To enter the translation session, go to the Translations page of your project, and click on the blue button, which starts a translation session when there are new strings to translate.
This blue button has three states:
- Translate - opens translation session
- Review - opens review session (read more on reviewing translations)
- Smiley face - everything is done, sends you to a list of all translations
You can also edit a specific translation by clicking on the language name and selecting the string from the table.
Translation Interface 🔗
The translation screen contains everything you need to translate strings and adapts to the type of content you are translating. The translation interface comes with a toolbar in the top part of your screen that displays essential information about the string you are translating and some action buttons.
Translation Session & Edit 🔗
You can enter the translation interface in two ways. One of them is called translation session, which starts when you click on the blue “Translate” button in the list of languages or “Start translating” in the context menu, as mentioned above.
During translation session, you are served one key needing translation after another. When you save the translation, you are served the next key. You can also skip translations and go back to those you already saved by using the arrows in the top right corner that are available only in translation session.
If you want to quickly fix a handful of specific translations, you can go directly to the translation edit screen from the list of translations by clicking on the desired row. You might notice that you can’t cycle through strings that are waiting for translation as in the session and you don’t see the session progress.
Plain Strings 🔗
There are three specific types of content to translate: plain strings, plurals and arrays. Translating plain strings is straightforward, you have the Source translation box on the left, where you see the original content in the project’s source language (usually English) and the Translation box on the right is where you can put your translation of the source string.
For plurals, Localazy offers a specific built-in interface with dynamic translation fields. The plural fields are shown automatically based on available plural forms in the particular language following the CLDR specification.
Tips for an accurate translation
Keep in mind a few important things to provide an accurate translation:
- Be sure what the plural form means in your language. For example, the “few” form is used in different situations for Arabic and Czech. We provide samples to help you with the correct translation. Also, you can see all supported plurals and some samples in the article: Supported plural types.
- Context is king. Learn from the context information or ask the developer through comments how and where the string is used to translate it accurately.
- Keep the correct wording across all forms. Be sure that you use the same wording for all plural forms. When speaking about items, files, notes,, etc., be consistent.
Localazy also offers a specific type of interface for array translations.
Placeholders and tags 🔗
Placeholders are important as they are replaced with the actual variable value in the final product. Be sure to use them correctly and don’t misplace them.
Localazy identifies and highlights these placeholders:
- HTML/XML tags
- All placeholders commonly used in i18n libraries
- ICU placeholders
Glossary terms 🔗
When translating a project with added glossary terms, you may encounter highlighted words or phrases. Hovering with your mouse over the glossary term will display context information.

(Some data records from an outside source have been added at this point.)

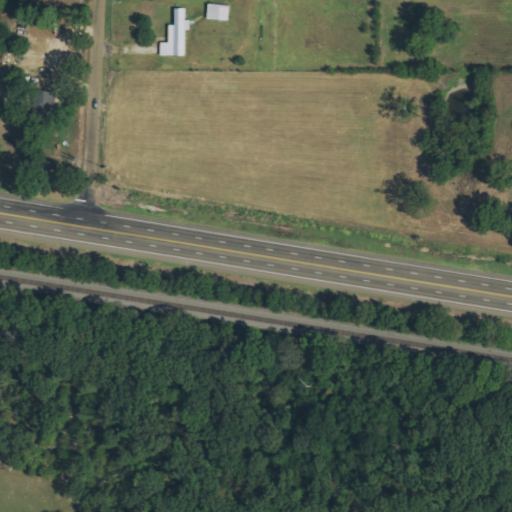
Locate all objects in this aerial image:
building: (179, 35)
road: (98, 111)
road: (256, 248)
railway: (256, 316)
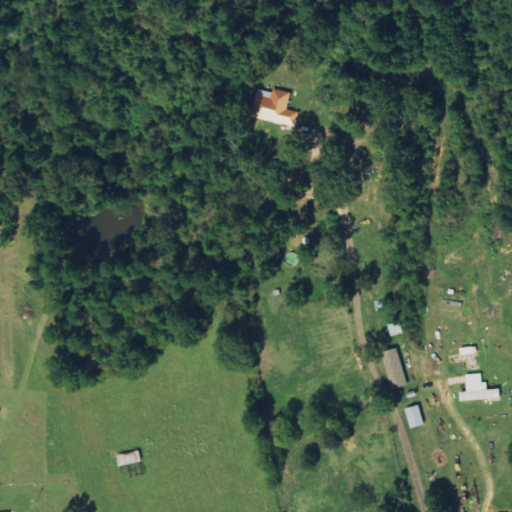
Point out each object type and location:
building: (275, 101)
road: (448, 323)
building: (470, 351)
building: (397, 369)
building: (482, 389)
building: (417, 417)
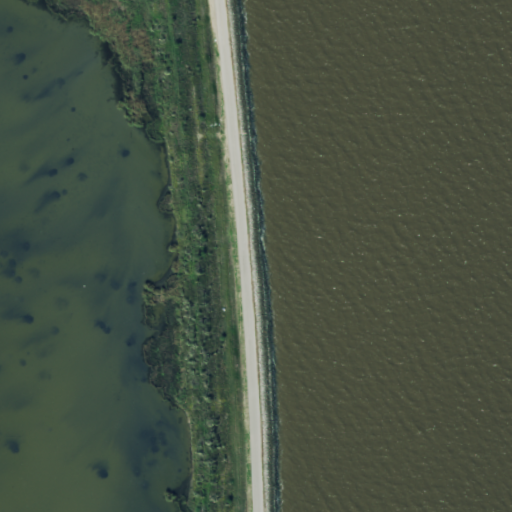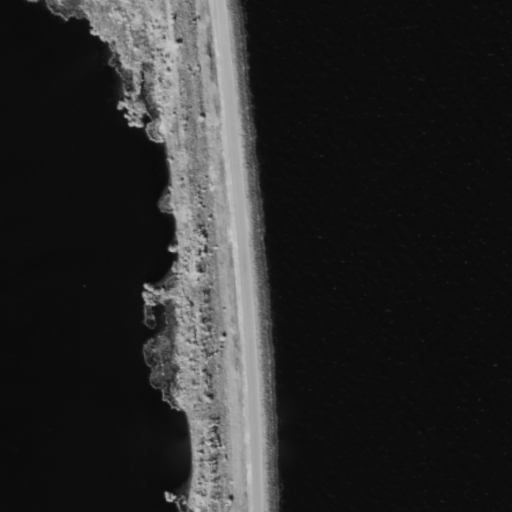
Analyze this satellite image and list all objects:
road: (240, 256)
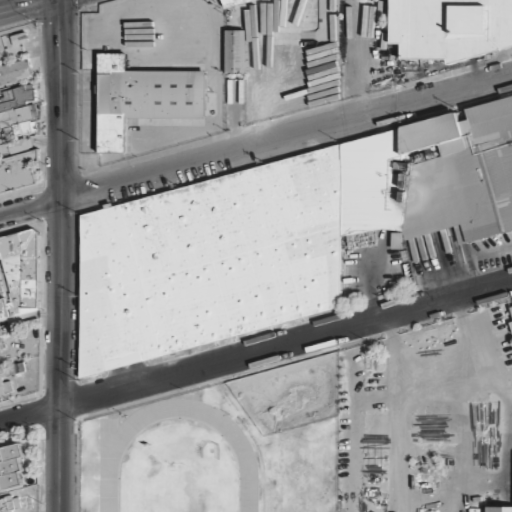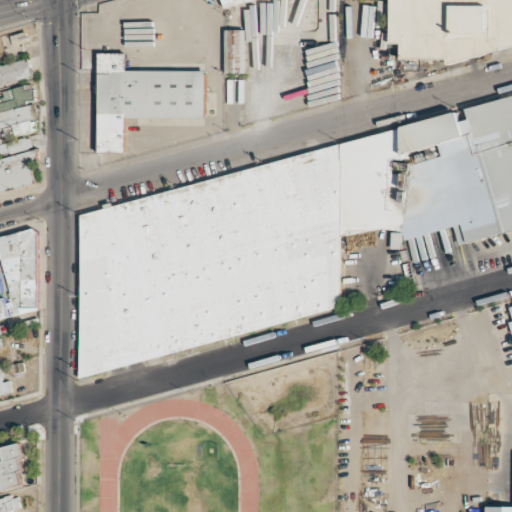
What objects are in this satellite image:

Learn how to manage glossary terms.
Context tabs 🔗
To make the translation process easier, Localazy offers multiple helping tabs, each one with a different purpose.
- Suggestions - translations from ShareTM, InTM and supported machine translation engines. The default Localazy Free tier only contains Amazon Translate as the available machine translation engine. Additional machine translation suggestions are available with the Autopilot plan and up.
- Similar - similar matching translations from the currently translated project to help you with context and consistency.
- Versions - different versions and interpretations of the translated string.
- Languages - list of the translated languages and corresponding translated strings in respective languages. Especially helpful when you know more than one language pair and want to check how the string is translated into other languages.
- Screenshots - list of screenshots related to this translation to help translators with context
- Comments - a place to add comments when something needs futher explanation
List of translations 🔗
You can open the list of translations in a particular language by clicking on the language name.
Translation states 🔗
You can filter translations by their state:
- Approved translation
- Waiting for review
- Needs translation
Advanced filters in the top part of your screen allow you to use more detailed filters such as:
- Missing current version - There is no approved translation available (empty translations)
- Needs improvement - There is an approved version but it should be improved and translated again
- Source changed - There is an approved version but the source text has changed after this translation was approved
- New comments available
Or use the full-text search and look up strings containing specific words or phrases.
Batch operations 🔗
In the translations list, you can filter and select multiple strings to approve translations waiting for review, send approved translations back for another review round, pre-translate your keys with machine translations, and set “needs improvement” and “source changed” flags as you see fit or delete the current translation altogether.
The translations made by contributing users fall into the review, which is the next step before they are ready for publishing. Translations by Owners, Managers, Reviewers, or Trusted Translators skip the review process.